Na modernidade, o sujeito em crise adota como orientação uma

consciência reflexiva. O deslocamento desse sujeito tem uma de suas

primeiras referências no questionamento de Nietzsche, no século XVIII, ao

cogito cartesiano, à falsa instância do pensar e sua falibilidade enquanto

pressuposto de verdade. Ao retomar essa reflexão, a formulação de Foucault

sobre a verdade a apresenta como elemento constitutivo de um jogo histórico,

que se relaciona tanto com práticas subjetivas como com mecanismos de

poder.

O sujeito que chega ao século XX traz, assim, na bagagem, uma crise

moral e social e um eu múltiplo a conjugar dinâmicas de forças contraditórias. É

esse sujeito cindido que, na expressão estética, depara-se com nova crise,

agora da representação, e com a ruptura da autoridade autoral. Foucault e

Barthes assinalaram, nos anos estruturalistas de 1960 e 1970, essa perda de

nitidez e espessura da figura autoral. A dessacralização do autor dá lugar à

linguagem, à função autor, a criações intervalares, em última instância, a uma

fratura.

Nos finais do século passado e inícios do século XXI, a reivindicação de

lugares de fala e do nome próprio engendram um novo projeto: a autoficção.

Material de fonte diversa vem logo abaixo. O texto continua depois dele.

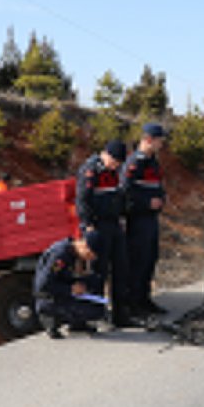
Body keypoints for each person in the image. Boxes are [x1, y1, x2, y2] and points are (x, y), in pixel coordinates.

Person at [75, 139, 132, 326]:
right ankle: (96, 315)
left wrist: (121, 217)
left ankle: (120, 316)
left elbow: (118, 197)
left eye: (118, 163)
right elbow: (82, 200)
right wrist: (88, 225)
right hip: (97, 227)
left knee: (121, 270)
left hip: (114, 225)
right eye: (114, 161)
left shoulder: (113, 172)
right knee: (98, 273)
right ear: (106, 154)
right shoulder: (90, 170)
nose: (116, 166)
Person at [121, 122, 168, 315]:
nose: (161, 145)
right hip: (138, 219)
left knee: (150, 258)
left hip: (151, 219)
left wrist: (162, 198)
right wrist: (147, 203)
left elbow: (157, 186)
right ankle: (134, 303)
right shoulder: (134, 163)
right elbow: (125, 190)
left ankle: (145, 299)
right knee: (138, 260)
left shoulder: (153, 162)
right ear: (148, 140)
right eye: (159, 141)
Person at [33, 233, 106, 339]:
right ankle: (50, 318)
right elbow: (43, 285)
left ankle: (77, 323)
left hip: (61, 291)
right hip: (48, 298)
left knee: (94, 281)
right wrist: (70, 289)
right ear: (84, 245)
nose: (89, 259)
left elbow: (63, 277)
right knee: (95, 311)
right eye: (89, 255)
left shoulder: (71, 251)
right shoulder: (60, 256)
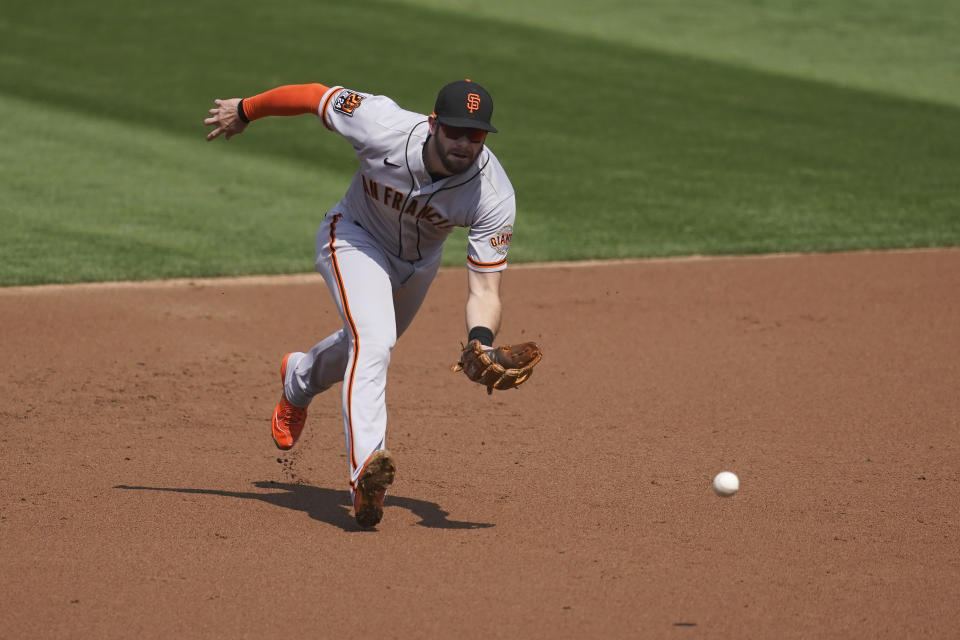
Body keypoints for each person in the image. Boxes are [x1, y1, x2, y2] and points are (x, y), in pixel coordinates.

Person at [204, 79, 517, 528]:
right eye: (455, 130)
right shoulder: (380, 124)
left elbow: (485, 290)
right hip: (352, 237)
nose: (465, 143)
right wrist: (246, 109)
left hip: (418, 266)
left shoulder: (493, 193)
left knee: (363, 343)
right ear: (433, 125)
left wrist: (480, 340)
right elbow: (314, 95)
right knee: (374, 340)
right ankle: (366, 474)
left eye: (476, 134)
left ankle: (298, 378)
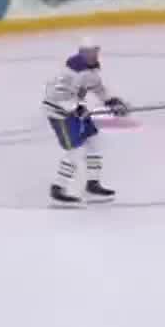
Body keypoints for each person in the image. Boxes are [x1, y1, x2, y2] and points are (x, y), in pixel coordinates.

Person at [43, 39, 130, 206]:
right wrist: (75, 108)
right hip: (59, 113)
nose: (93, 55)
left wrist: (113, 102)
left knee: (94, 141)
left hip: (75, 111)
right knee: (76, 150)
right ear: (82, 53)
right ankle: (58, 188)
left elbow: (99, 89)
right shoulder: (67, 74)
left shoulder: (91, 72)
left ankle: (92, 184)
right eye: (89, 52)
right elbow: (55, 98)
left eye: (95, 51)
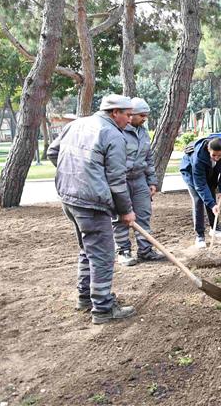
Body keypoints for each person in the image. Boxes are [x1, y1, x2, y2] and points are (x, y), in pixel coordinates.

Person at [48, 94, 137, 324]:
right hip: (92, 204)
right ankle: (103, 308)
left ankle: (85, 298)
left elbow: (52, 152)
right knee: (103, 255)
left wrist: (78, 174)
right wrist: (126, 210)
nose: (130, 120)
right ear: (114, 112)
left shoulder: (76, 124)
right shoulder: (113, 136)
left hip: (69, 199)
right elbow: (117, 181)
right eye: (127, 115)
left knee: (87, 250)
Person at [112, 97, 164, 265]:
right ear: (131, 114)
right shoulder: (117, 130)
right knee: (122, 216)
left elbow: (148, 158)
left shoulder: (143, 132)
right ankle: (123, 251)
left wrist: (152, 181)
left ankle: (145, 250)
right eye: (142, 115)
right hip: (122, 180)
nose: (144, 119)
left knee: (143, 215)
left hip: (140, 180)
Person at [179, 136, 221, 247]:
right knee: (198, 199)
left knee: (211, 194)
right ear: (208, 150)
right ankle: (200, 236)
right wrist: (212, 205)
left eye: (219, 155)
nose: (217, 158)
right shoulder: (198, 158)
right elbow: (200, 185)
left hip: (210, 173)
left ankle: (215, 228)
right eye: (214, 155)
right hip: (191, 174)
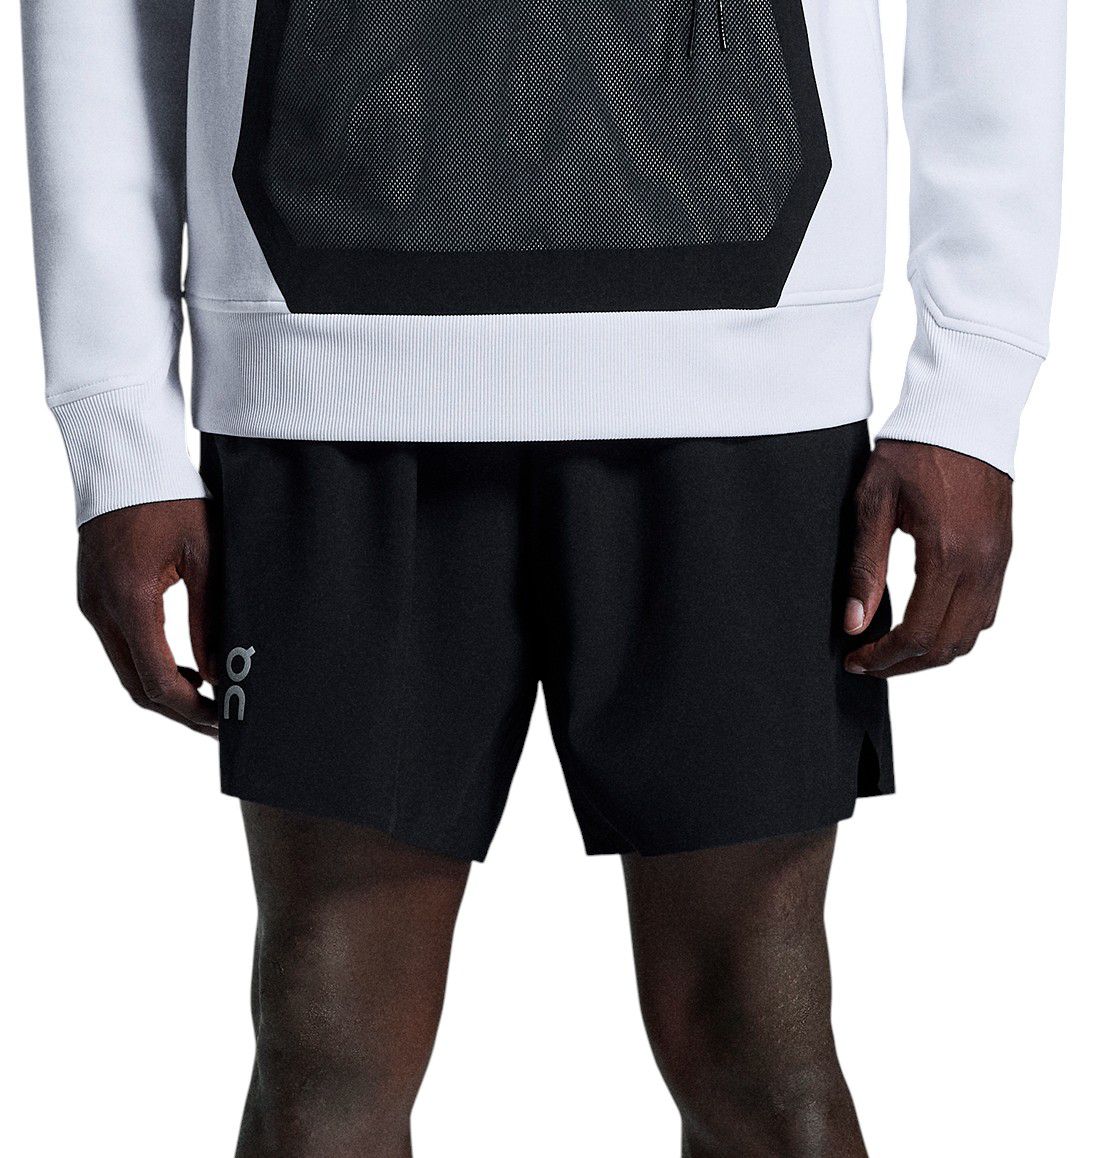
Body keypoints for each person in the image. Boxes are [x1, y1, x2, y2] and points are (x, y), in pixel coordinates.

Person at [21, 1, 1065, 1154]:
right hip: (326, 355)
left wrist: (971, 387)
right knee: (327, 1045)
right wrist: (117, 426)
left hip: (742, 363)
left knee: (758, 1044)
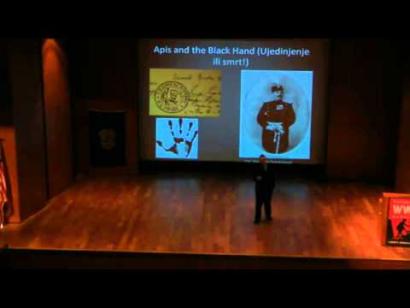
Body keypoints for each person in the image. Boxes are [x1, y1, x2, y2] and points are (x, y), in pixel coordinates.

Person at [257, 84, 296, 153]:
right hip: (268, 133)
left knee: (281, 151)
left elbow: (292, 118)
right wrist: (268, 126)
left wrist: (283, 126)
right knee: (268, 152)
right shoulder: (266, 105)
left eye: (280, 92)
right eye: (276, 91)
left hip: (282, 132)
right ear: (272, 93)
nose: (279, 93)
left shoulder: (287, 105)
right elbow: (259, 119)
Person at [253, 154, 275, 224]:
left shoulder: (270, 167)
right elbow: (254, 177)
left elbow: (273, 177)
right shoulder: (256, 167)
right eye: (261, 160)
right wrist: (257, 178)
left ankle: (268, 216)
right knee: (258, 204)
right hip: (260, 189)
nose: (263, 161)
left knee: (267, 203)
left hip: (268, 189)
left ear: (266, 160)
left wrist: (272, 187)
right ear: (259, 161)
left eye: (264, 160)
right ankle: (257, 219)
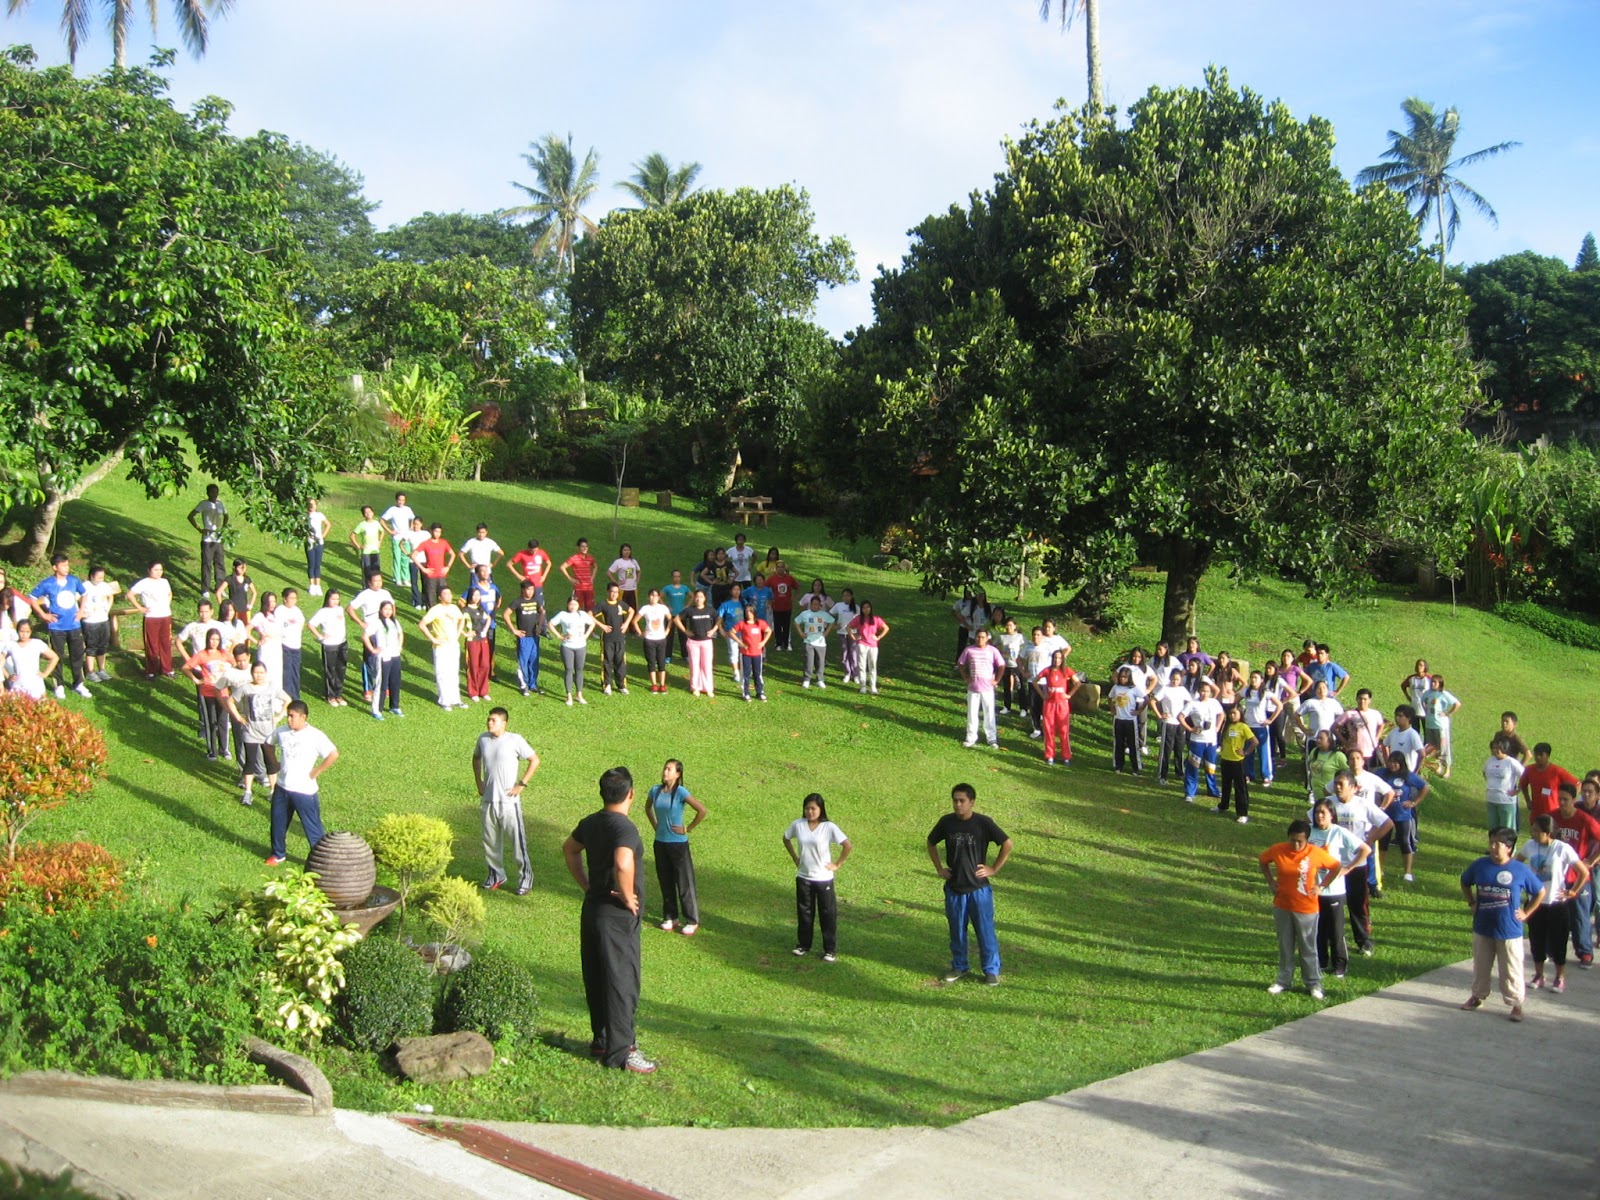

Em resposta a Philippe Lejeune e a seu quadro-síntese sobre possibilidades

autobiográficas – que combina pacto autobiográfico com a presença ou não do

nome do autor e deixa uma casa vazia - na publicação O pacto autobiográfico,

de 1973, Serge Doubrovsky responde, no romance Fils, de 1977, com a

criação do neologismo. A partir de então, uma horda de autores emergiu de

seus laboratórios de artífices para reivindicar novo contrato de subjetividade.

Na literatura, essa autorreferência da primeira pessoa, sem compromisso com

a cronologia, a linearidade e a verificabilidade, assinala, segundo Diana Klinger,

em Escritas de si, escritas do outro (2007), novas perspectivas de

questionamento da identidade, caracterizadas não só pela crítica do sujeito

e pelo proposital embaralhamento da verdade, mas especialmente pela cultura

da espetacularização.


Referências

KLINGER, D. Escritas de si, escritas do outro: o retorno do autor e a virada

etnográfica. 3. ed. Rio de Janeiro: 7Letras, 2012.

LEJEUNE, P. O pacto autobiográfico: de Rousseau à internet. Organização de Jovita

Maria Gerheim Noronha. 2. ed. Belo Horizonte: Editora UFMG, 2014.